Introduction





Communication - 1 a transmitting  2 a) a giving or exchanging of information, messages, etc.
                             b) a message, letter, etc. 3 a means of communicating 1
 

    The ways in which humans communicate and the way these media affect humans are key factors in shaping our existence.  Marshall McLuhan's phrase "the medium is the message" has now become a common idiom, but is important concept to apply to media, because form can dictate function.  As McLuhan noticed of railroads in Understanding Media,

          The railway did not introduce movement or transportation or wheel or road into human society, but it accelerated and
          enlarged the scale of previous human functions, creating totally new kinds of cities and new kinds of work and leisure.
          This happened whether the railway functioned in a tropical or a northern environment, and is quite independent of the
          freight or content of the railway medium.   (McLuhan, 8)

In a nutshell, what McLuhan suggests is that technologies themselves shape culture, regardless what the content of the medium is.
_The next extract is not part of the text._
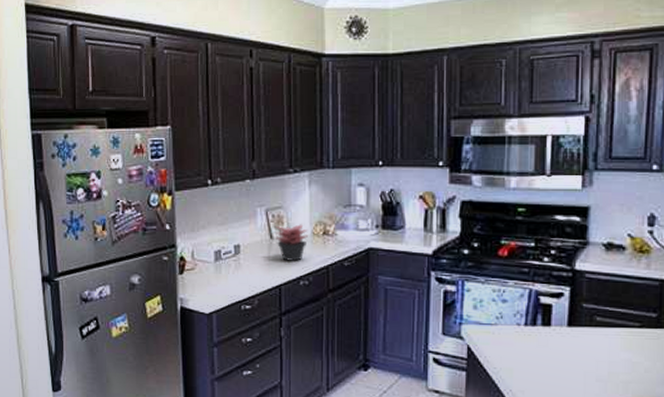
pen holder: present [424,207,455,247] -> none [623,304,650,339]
The railroad is a means of communicating; whether it carries people or cattle, it connects cities together, it speeds up transportation, it's dependent on certain types of fuel, etc.  These factors are what impacts society's relationship to the railroad technology.  A more striking example McLuhan gives is found in the electric light. For what is the content of electricity? "The electric light is pure information. It is a medium without a message, as it is, unless it is used to spell out some verbal ad or name" (McLuhan, 8).
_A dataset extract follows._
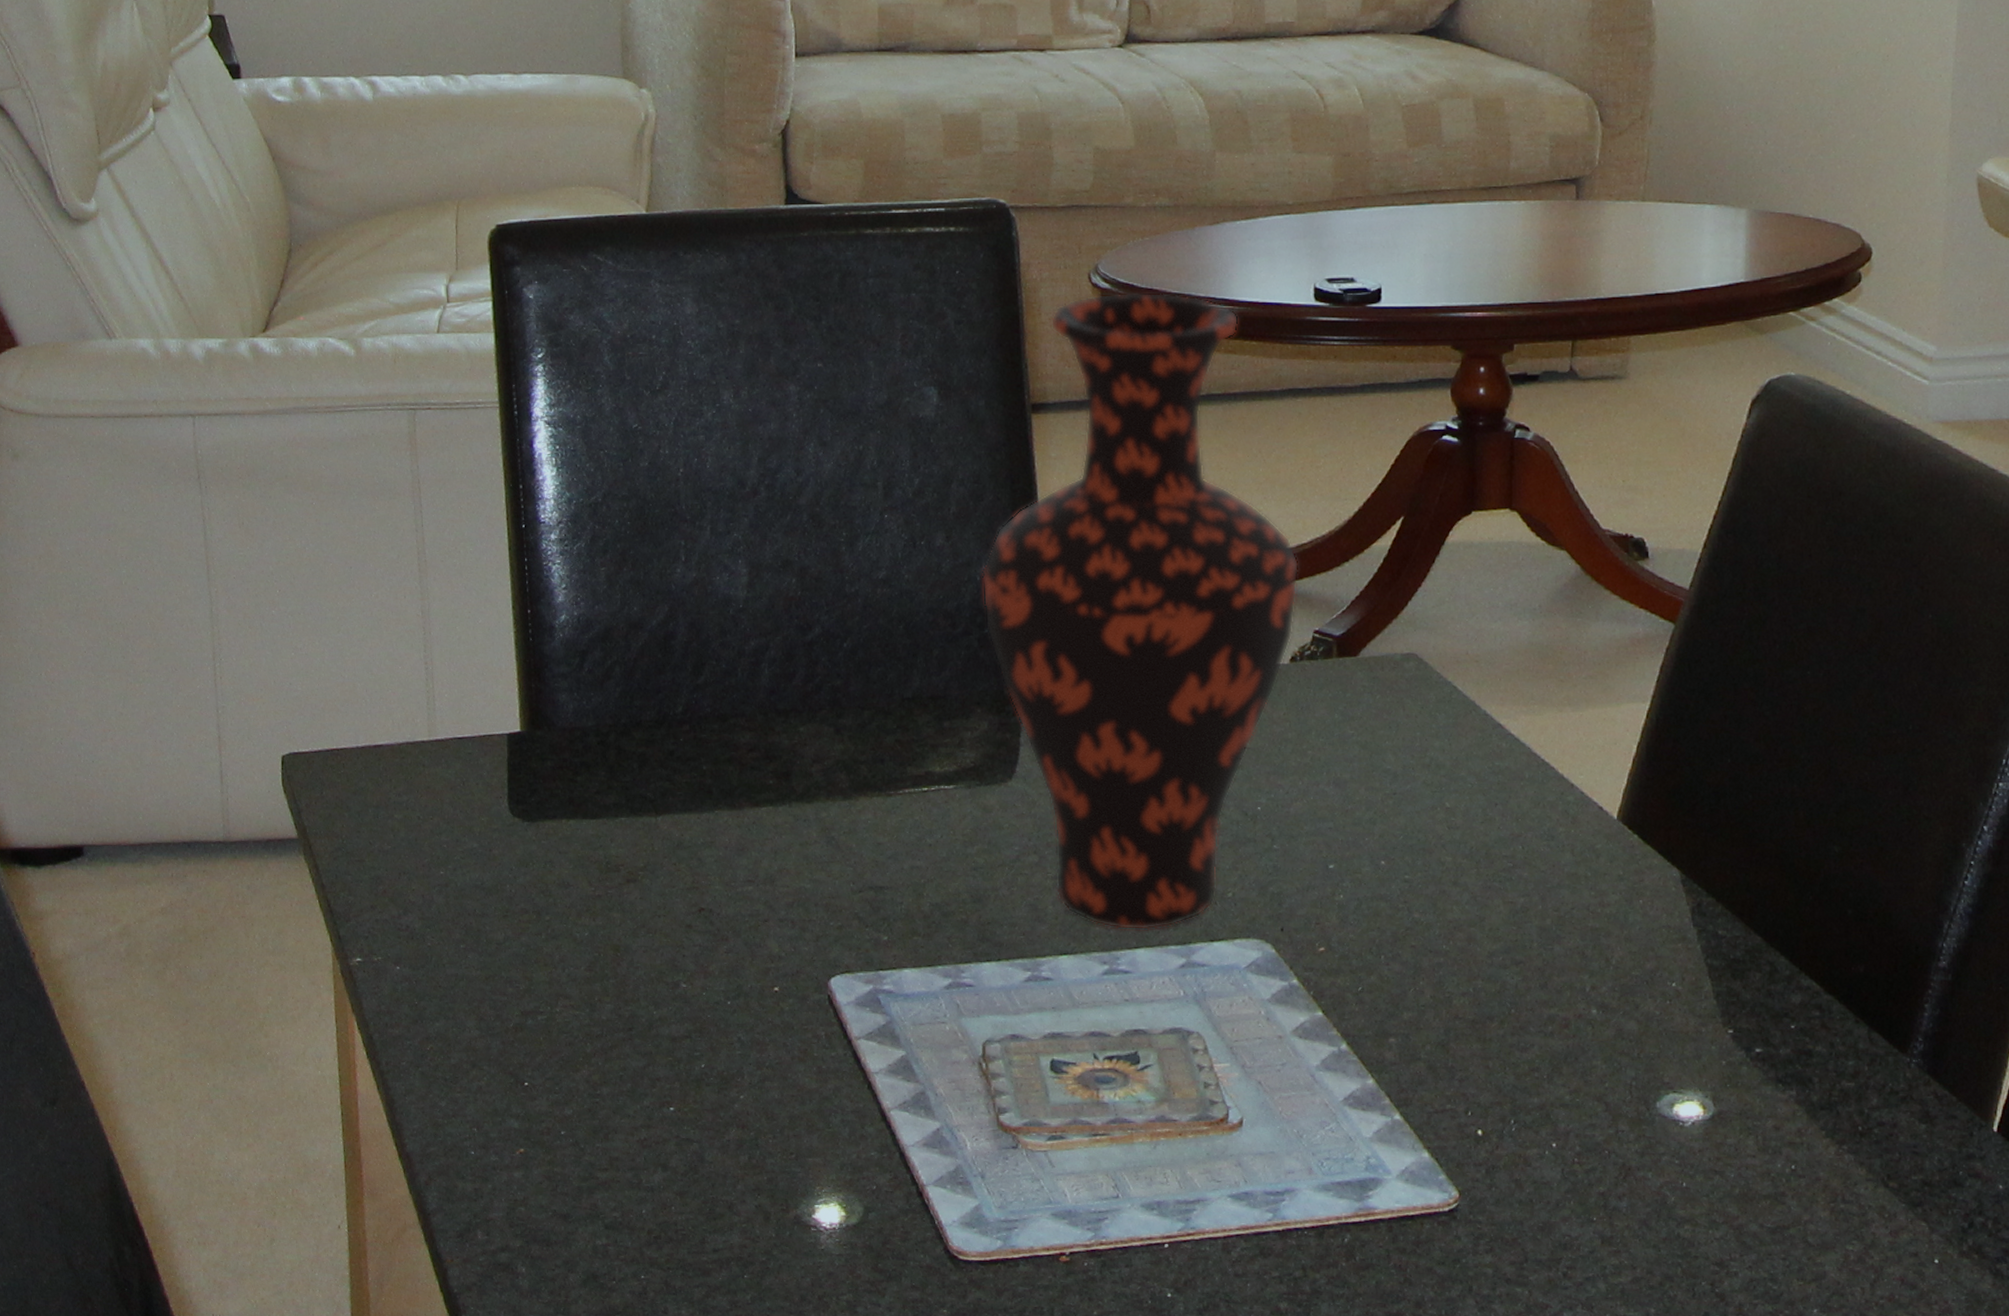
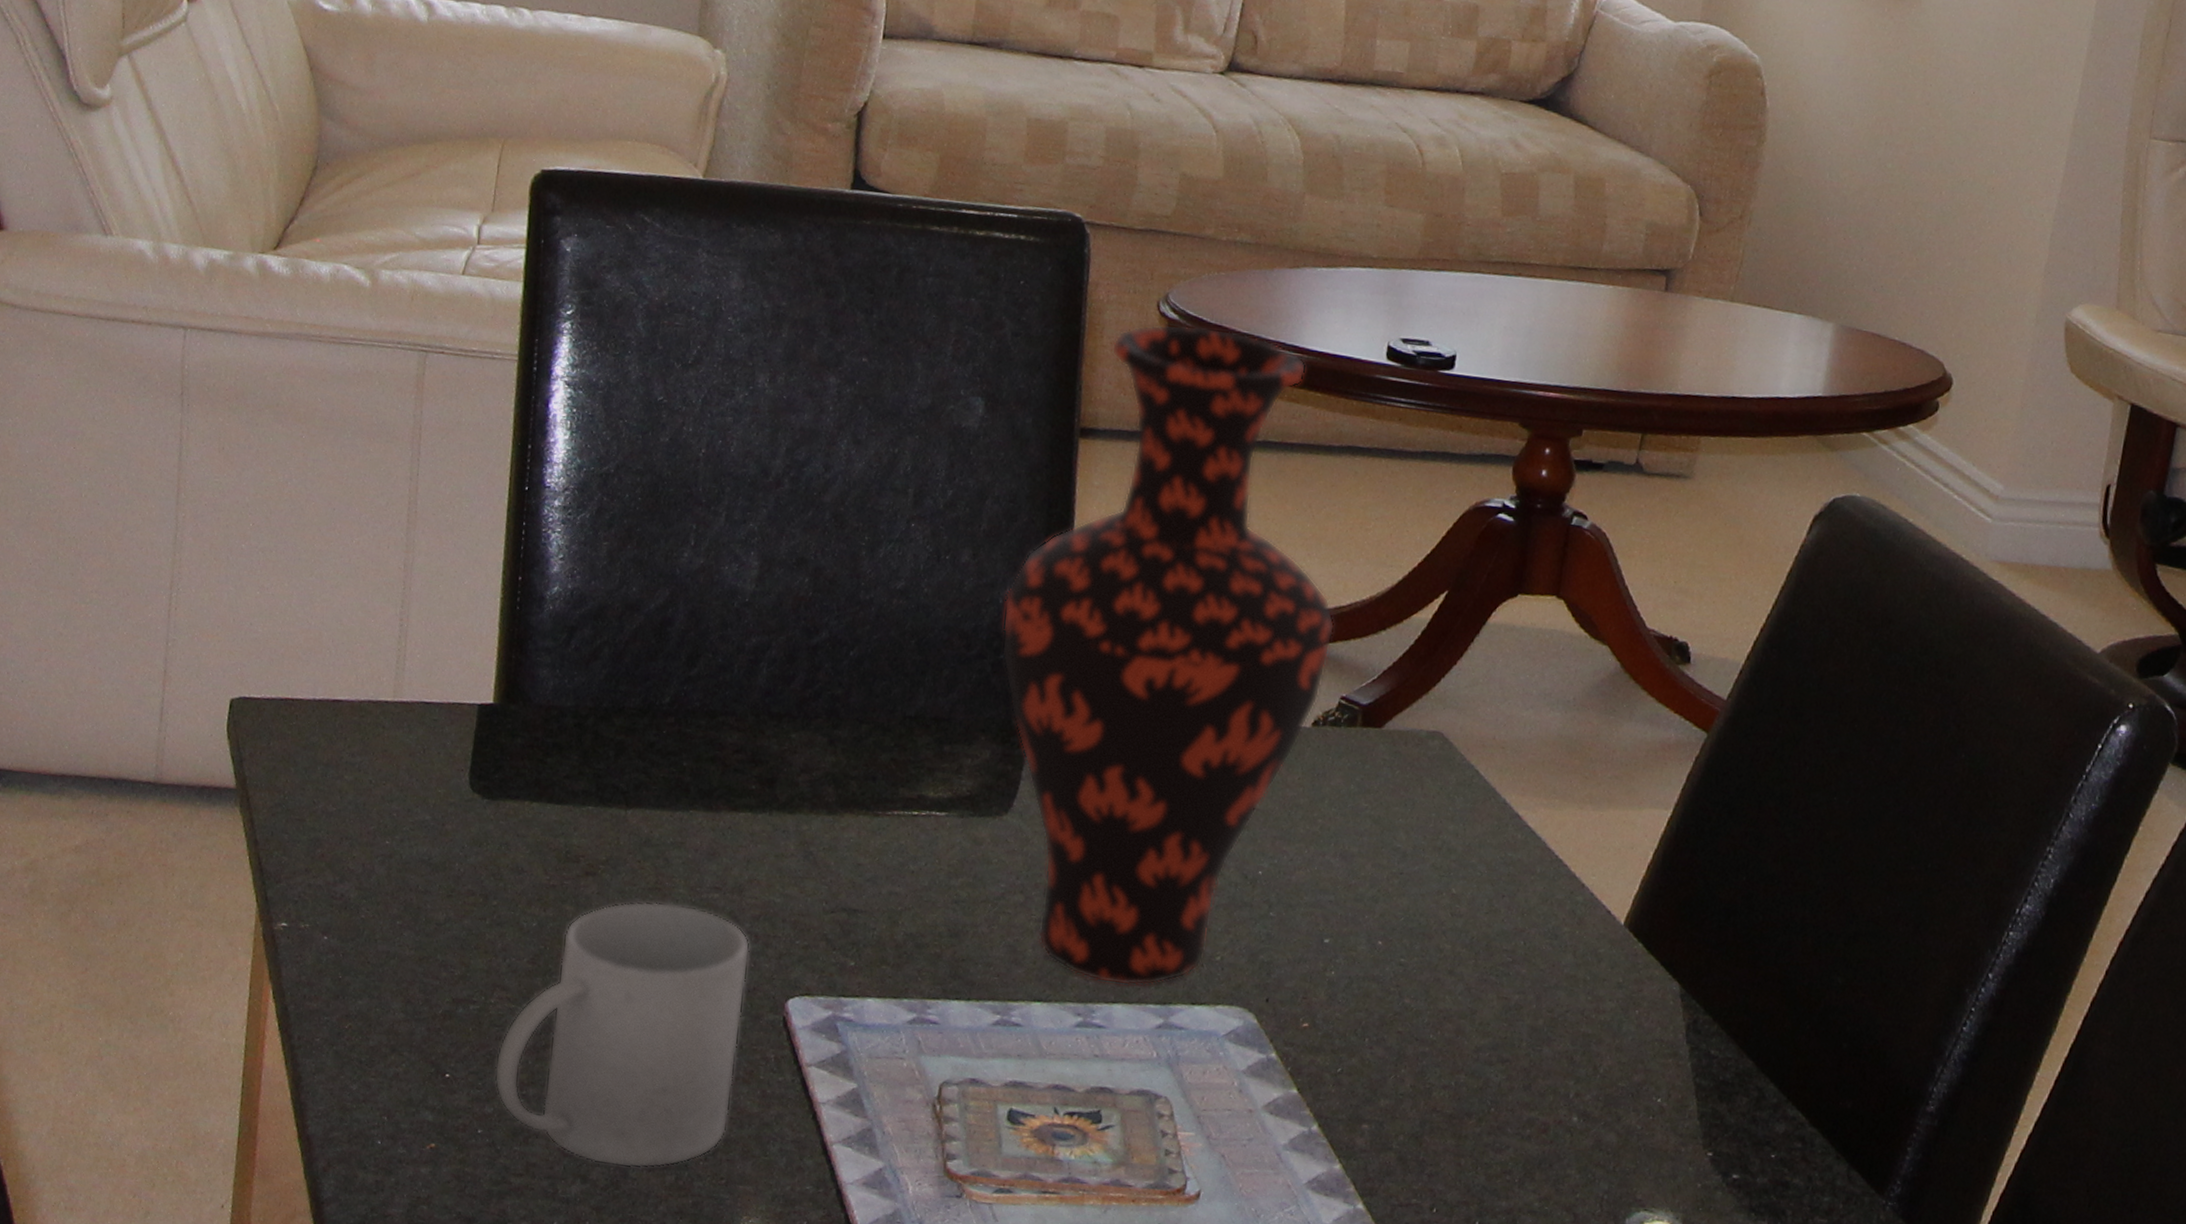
mug: none [568,900,791,1153] -> present [494,901,750,1169]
    How then, have different communication technologies, these ways of transmitting information, shaped human existence, and how will they shape human existence? Human communication spans thousands of years, and to study this history is arduous. Yet we do have modern parallels of progress. The music industry is in many ways a condensed version of this communication history.  The recorded music industry is less than a century old; within the past hundred years it has paralleled the communications shifts from oral culture to literate culture to the information age, and in a fraction of the time that the spoken word changed to written and eventually, hypertext.

    The goal of these texts is to explore the future of the music industry by studying how it has paralleled other information technologies in the past and present. If the reader acknowledges that the medium is the message, then the effects of media form are applicable to more than the scope this paper affords.